What people don't often realize is that there are some innovative programs around the country that specialize in the very real need that prisoners have to make a difference, i.e. giving to others helps make their lives meaningful. A program I came across in Washington state offers prisoners the opportunity to repair bicycles for kids. As reported by the Associated Press on Oregon Live , they use formerly loved (used) and abandoned bikes
photo by AP/in The Seattle Times/Mike SiegeI
One of the most appealing parts of the program is that men who were convicted of heinous crimes against children want desperately to make up for their crimes through this program. While some need training to fix bikes, others come in with experience. As one man involved said, "I'm here trying to help other people. I believe in karma."

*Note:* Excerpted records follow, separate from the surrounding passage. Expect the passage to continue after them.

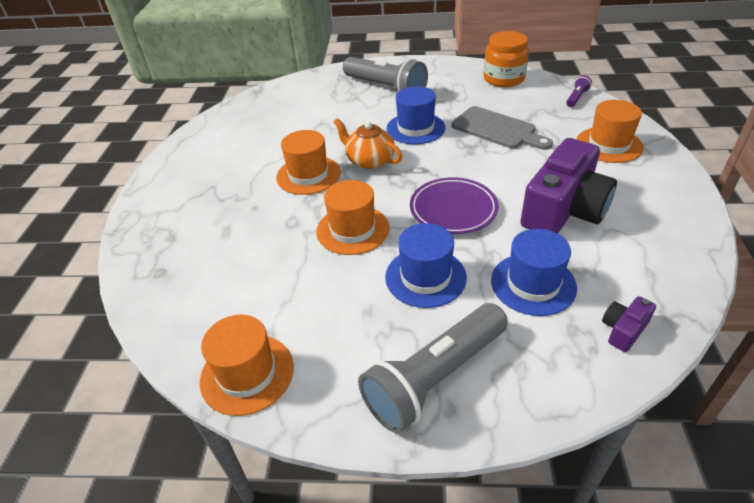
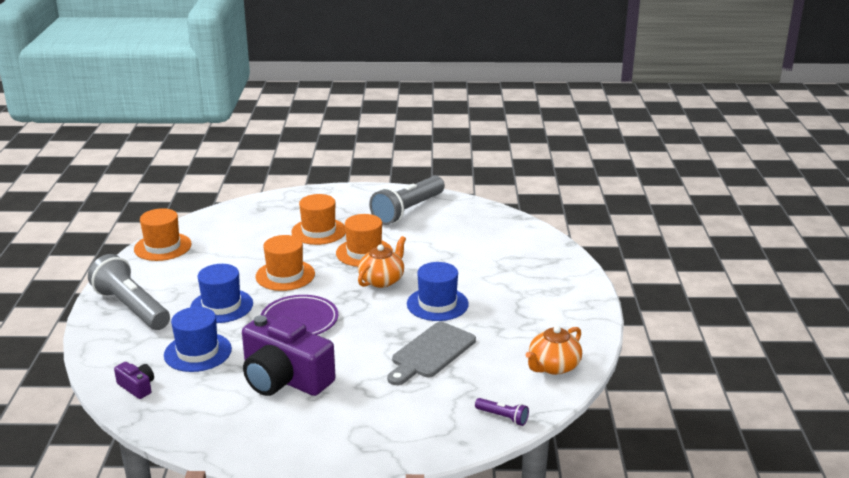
camera: 85 degrees right, 15 degrees down
grey flashlight [343,57,428,92] -> grey flashlight moved to [369,176,445,225]
orange jar [484,31,529,87] -> orange teapot [526,326,582,375]
orange hat [577,100,644,163] -> orange hat moved to [291,194,346,245]

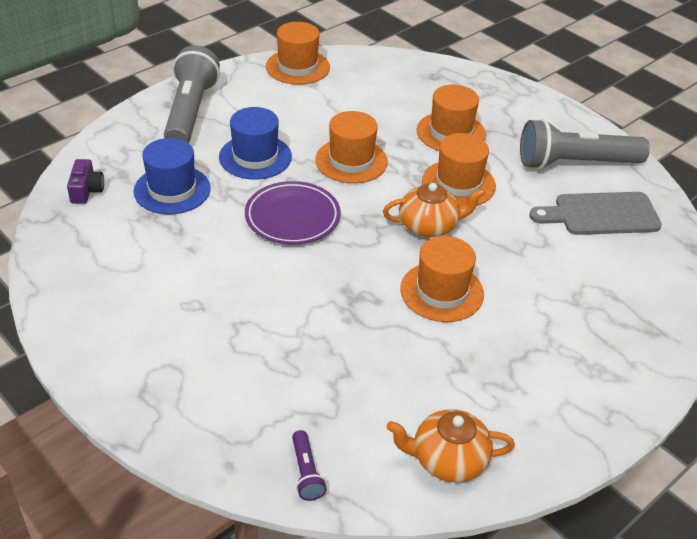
camera: 45 degrees right, 15 degrees up
purple camera [242,315,336,396] -> none
grey cutting board [387,322,476,385] -> grey cutting board moved to [529,192,662,235]
blue hat [407,262,469,321] -> orange hat [400,236,484,322]

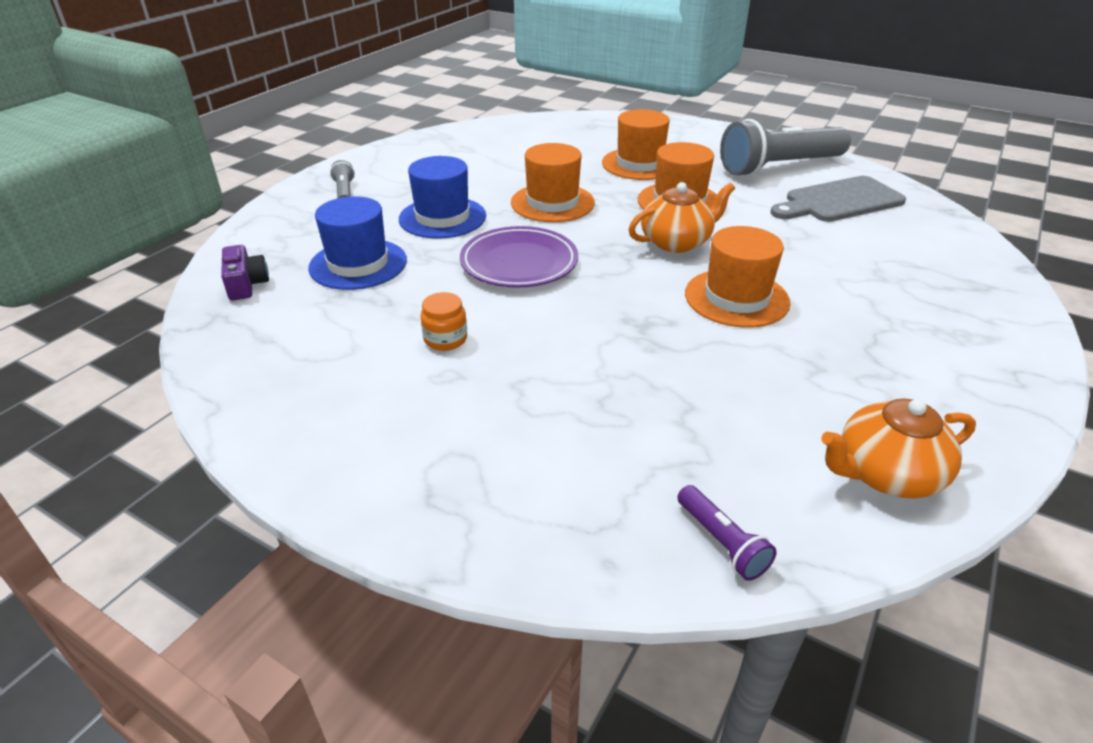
camera: 15 degrees left, 5 degrees down
grey flashlight [164,45,220,143] -> grey flashlight [330,160,355,198], size x0.43
orange hat [266,22,330,85] -> none
none -> orange jar [420,292,467,351]

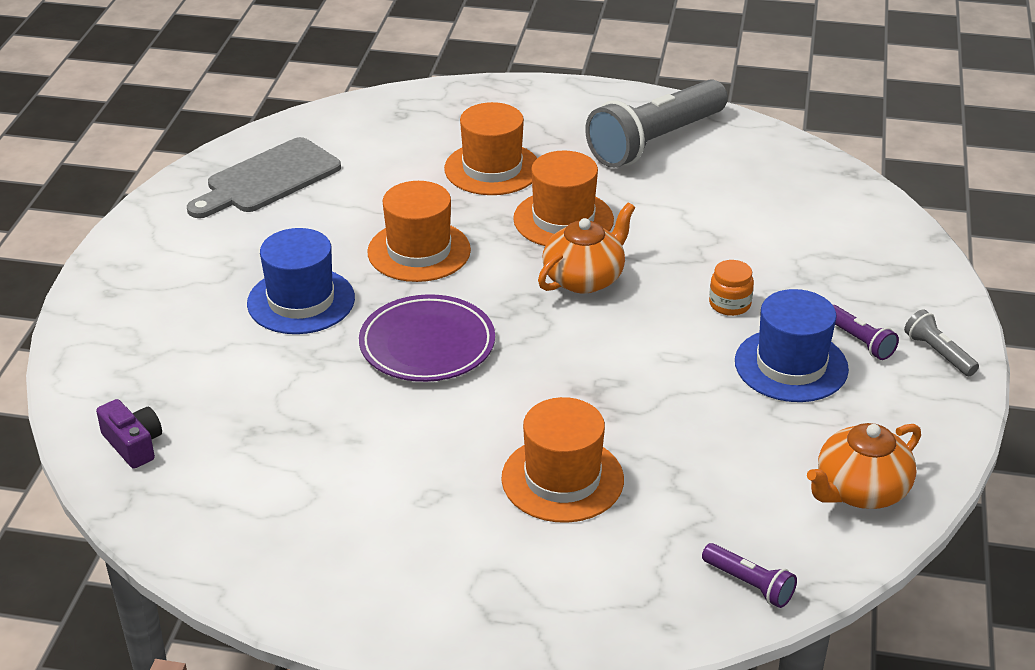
camera: 20 degrees left, 0 degrees up
blue hat [308,196,407,290] -> blue hat moved to [735,289,849,402]
grey flashlight [330,160,355,198] -> grey flashlight moved to [904,309,979,376]
orange jar [420,292,467,351] -> orange jar moved to [709,260,754,316]
orange hat [685,226,791,328] -> orange hat moved to [501,397,624,523]
grey cutting board [770,176,906,222] -> grey cutting board moved to [187,137,341,218]
none -> purple flashlight [833,305,899,360]

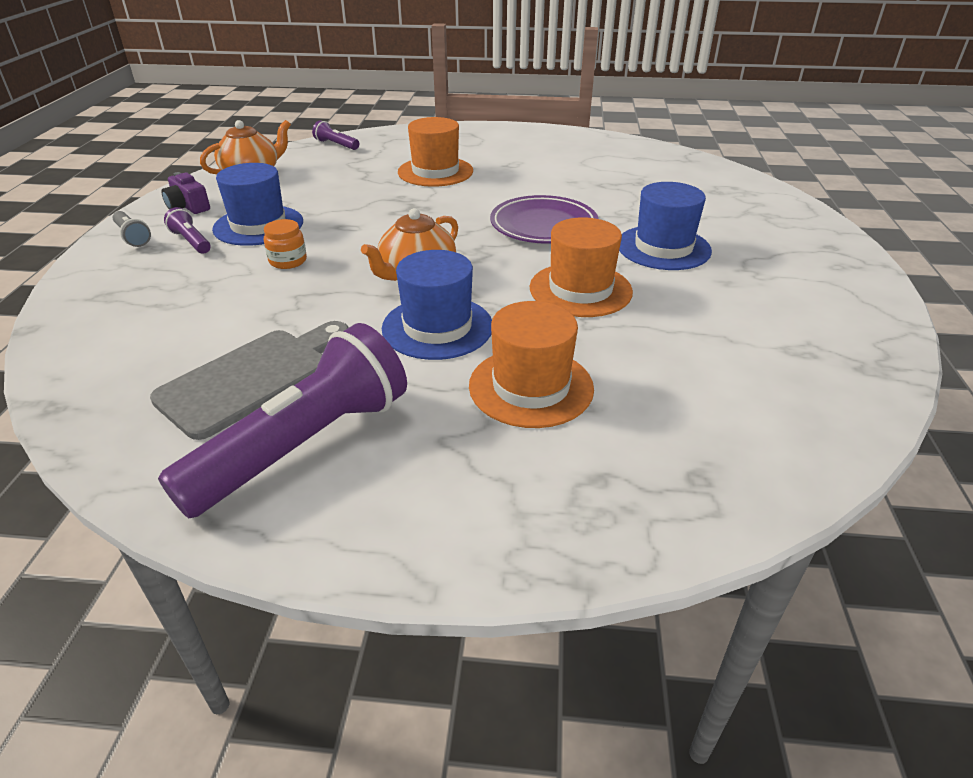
camera: 175 degrees right, 0 degrees up
purple camera [96,399,162,469] -> purple camera moved to [161,172,210,214]
grey cutting board [187,137,341,218] -> grey cutting board moved to [150,321,349,440]
orange hat [513,150,614,246] -> blue hat [382,250,492,360]
grey flashlight [585,79,728,168] -> purple flashlight [158,323,407,518]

Another well-known program where prisoners get to give back is the Prisoner Pup program at over thirteen prisons in Massachusetts. Prisoners train dogs to help people who are blind or deaf or have disabilities. They make a 12-18 month commitment ,according to the National Education for Assistance Dog Services website: The purpose is to give prisoners a real and important responsibility and to allow them to help others. According to NEADS, "Puppies spend most of their time with the primary handler going to classes, recreation areas, and dining halls." Each puppy sleeps in his or her primary handler’s cell. Prisoners learn how to teach their puppy tasks, groom them and give them exceptional obedience skills. "Whether going to a medical appointment, the TV lounge, or the family and friends visiting room, the puppy is usually right by the handler’s side."